### Exercise directions
In the Python reconnect/failover change below, which logging level does the "Accepted connection from %s" message move from and to?

### Text excerpt
PROTON-2314: [Python] reconnect/failover makeover
- Trivial typos
- Fixed failover to interact more sensibly with reconnect delays
- Added useful keyword parameters to Backoff class
- Allow specification of backoff delay by using an iterator/generator
- Improved connection logging a bit
  - Can now see connection messages without all events
- Remove unused (and now obsolete) address keyword to Container.connect
- Added some failover tests
- Fixed tests to allow logging INFO messages
diff --git a/python/proton/_reactor.py b/python/proton/_reactor.py
index 3a82e9b..fdffbaf 100644
--- a/python/proton/_reactor.py
+++ b/python/proton/_reactor.py
@@ -885,7 +885,7 @@
         s = event.selectable
 
         sock, name = IO.accept(self._selectable)
-        _logger.debug("Accepted connection from %s", name)
+        _logger.info("Accepted connection from %s", name)
 
         r = self._reactor
         handler = self._handler or r.handler
@@ -902,7 +902,73 @@
         t._selectable = s
         IOHandler.update(t, s, r.now)
 
-class Connector(Handler):
+
+def delay_iter(initial=0.1, factor=2.0, max_delay=10.0, max_tries=None):
+    """
+    iterator yielding the next delay in the sequence of delays. The first
+    delay is 0 seconds, the second 0.1 seconds, and each subsequent
+    call to :meth:`next` doubles the next delay period until a
+    maximum value of 10 seconds is reached.
+    """
+    yield 0.0
+    tries = 1
+    delay = initial
+    while max_tries is None or tries < max_tries:
+        yield delay
+        tries += 1
+        delay = min(max_delay, factor * delay)
+
+
+class Backoff(object):
+    """
+    A reconnect strategy involving an increasing delay between
+    retries, up to a maximum or 10 seconds. Repeated calls
+    to :meth:`next` returns a value for the next delay, starting
+    with an initial value of 0 seconds.
+    """
+
+    def __init__(self, **kwargs):
+        self.kwargs = kwargs
+        self.iter = delay_iter(**self.kwargs)
+
+    def __iter__(self):
+        return self.iter
+
+
+def make_backoff_wrapper(backoff):
+    """
+    Make a wrapper for a backoff object:
+    If the object conforms to the old protocol (has reset and next methods) then
+    wrap it in an iterable that returns an iterator suitable for the new backoff approach
+    otherwise assume it is fine as it is!
+    :param backoff:
+    :return:
+    """
+    class WrappedBackoff(object):
+        def __init__(self, backoff):
+            self.backoff = backoff
+
+        def __iter__(self):
+            self.backoff.reset()
+            return self
+
+        def __next__(self):
+            return self.backoff.next()
+    if hasattr(backoff, 'reset') and hasattr(backoff, 'next'):
+        return WrappedBackoff(backoff)
+    else:
+        return backoff
+
+
+class Urls(object):
+    def __init__(self, values):
+        self.values = [Url(v) for v in values]
+
+    def __iter__(self):
+        return iter(self.values)

### Recorded information
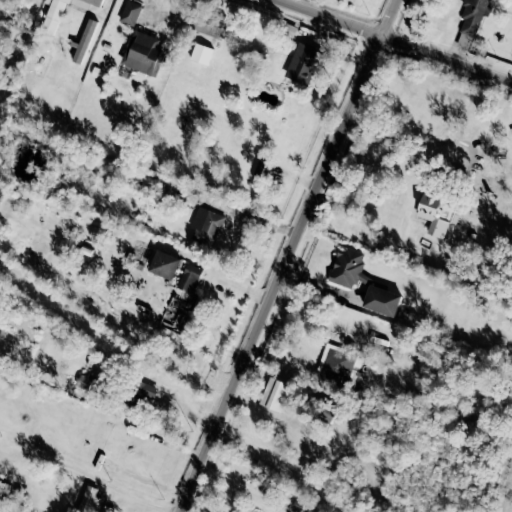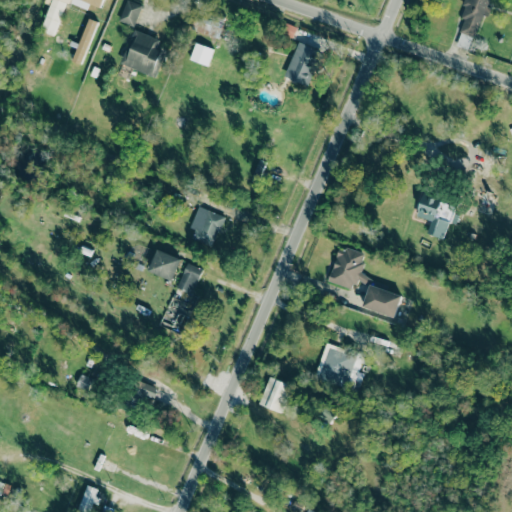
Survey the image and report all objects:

### Result of this task
It moves from debug to info.